Il Comitato Pendolari Alto Friuli: «Servizio indietro di 15 anni e treni nuovi fantasma»
Un quadro critico che fotografa il trasporto pubblico locale ferroviario in Friuli Venezia Giulia tra “treni vintage”, disservizi transfrontalieri e chiusure estive. A tracciarlo è il Comitato Pendolari Alto Friuli, che in un dettagliato focus analizza le principali criticità dell’infrastruttura regionale, chiedendo un intervento immediato ai vertici della Regione.
Il caso Mi.Co.Tra.: da eccellenza a “treno dell’Ave Maria”
Il collegamento transfrontaliero Udine-Villach, gestito da Ferrovie Udine Cividale (FUC) e storico punto di riferimento per i cicloturisti della Via Alpe Adria, sta vivendo da quasi un anno una situazione emergenziale. A causa dei continui guasti tecnici alle locomotive, da agosto 2025 a oggi si sono registrati ben 58 giorni di sostituzione delle corse con autobus nella tratta italiana. «Nel 20% dei casi il treno è ko – denuncia il Comitato – e quando c’è non è raro che registri ritardo. Una situazione imbarazzante per l’impresa ferroviaria di proprietà della Regione». Per risolvere il problema e potenziare il servizio inserendo una nuova coppia di corse feriali contro i “buchi” d’orario, il Comitato propone di utilizzare i treni CAF Civity politensione Etr 564, attualmente affidati a Trenitalia ma fermi.
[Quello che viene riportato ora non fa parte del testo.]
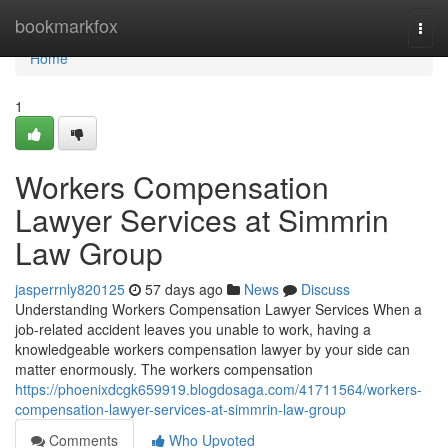
Home
bookmarkfox
Togg
navi
Home
1
Workers Compensation
Lawyer Services at Simmrin
Law Group
jasperrnly820125
57 days ago
News
Discuss
Understanding Workers Compensation Lawyer Services When a
job-related accident leaves you unable to work, having a
knowledgeable workers compensation lawyer by your side can
matter enormously. The workers compensation
https://phoenixdcgk659919.blogdosaga.com/41711564/workers-
compensation-lawyer-services-at-simmrin-law-group
Comments
Who Upvoted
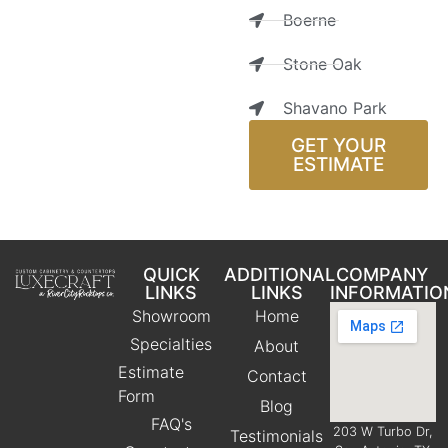
Boerne
Stone Oak
Shavano Park
GET YOUR
ESTIMATE
QUICK
ADDITIONAL
COMPANY
LINKS
LINKS
INFORMATIO
Showroom
Home
Specialties
About
Estimate
Contact
Form
Blog
FAQ's
203 W Turbo Dr,
Testimonials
Parco rotabile e il mistero dei treni CAF Civity
Il trasporto regionale gestito da Trenitalia viene definito “precario” a causa di un parco rotabile giudicato vetusto. Secondo il Comitato, a metà del contratto di servizio 2022-2031, l’impegno di rinnovare la flotta con 25 nuovi treni (Rock e Blues) è rimasto in gran parte sulla carta, con vecchi convogli che causano frequenti sovraffollamenti sulle linee Tarvisio-Udine-Cervignano-Trieste. Al centro della polemica anche la manutenzione dei 12 treni Civity CAF acquistati dalla Regione per un valore di 80 milioni di euro: gli 8 modelli Etr 563 risulterebbero fermi, mentre i 4 Etr 564 sarebbero fermi per manutenzione ciclica. Il Comitato chiede al governatore Fedriga di intervenire per fare luce su quello che rischia di profilarsi come «uno dei più grandi sprechi di denaro pubblico in FVG».
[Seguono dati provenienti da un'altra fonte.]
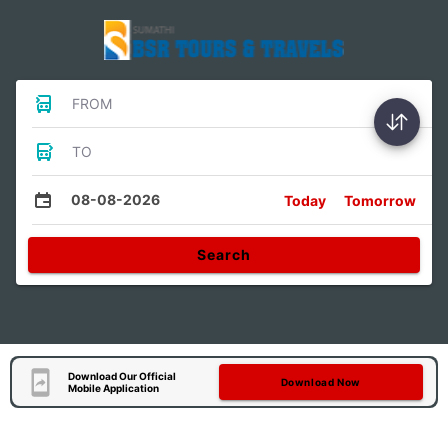
FROM
TO
08-08-2026
Today
Tomorrow
Search
Download Our Official
Download Now
Mobile Application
Nodo di Udine e il rincaro dei Passaggi a Livello
Dure critiche anche per la gestione dei passaggi a livello del nodo di Udine, dopo la recente nomina dell’amministratore delegato di RFI, Aldo Isi, a Commissario dell’opera. Una scelta definita dal Comitato come un “autocommissariamento” di RFI. Sotto il profilo economico, i costi per terminare la linea di cintura sono quasi triplicati, passando dagli 80 milioni previsti nel 2015 ai circa 340 milioni attuali. Il Comitato suggerisce provocatoriamente la realizzazione di sottopassi mirati (sul modello di Santa Caterina, costato meno di 4 milioni), giudicandola una soluzione più economica e meno rischiosa rispetto a una variante che rischierebbe di creare un imbuto alla circolazione in caso di guasti.
Chiusura della linea Udine-Tarvisio: stop in piena stagione turistica
Infine, il calendario delle chiusure della linea Pontebbana ufficializzato da RFI e Regione solleva forti perplessità. Il primo stop è fissato dal 22 agosto al 20 settembre 2026 (a cui seguiranno blocchi in primavera 2027 e autunno 2028). La sospensione estiva azzererà il traffico legato al cicloturismo in un periodo cruciale per l’economia dell’Alto Friuli. «Il fatto che nel 2027 e nel 2028 i lavori si faranno in primavera e autunno dimostra che la chiusura estiva del 2026 si poteva evitare – conclude il Comitato –. Per fare turismo seriamente non basta la promozione del brand, serve garantire i servizi di base».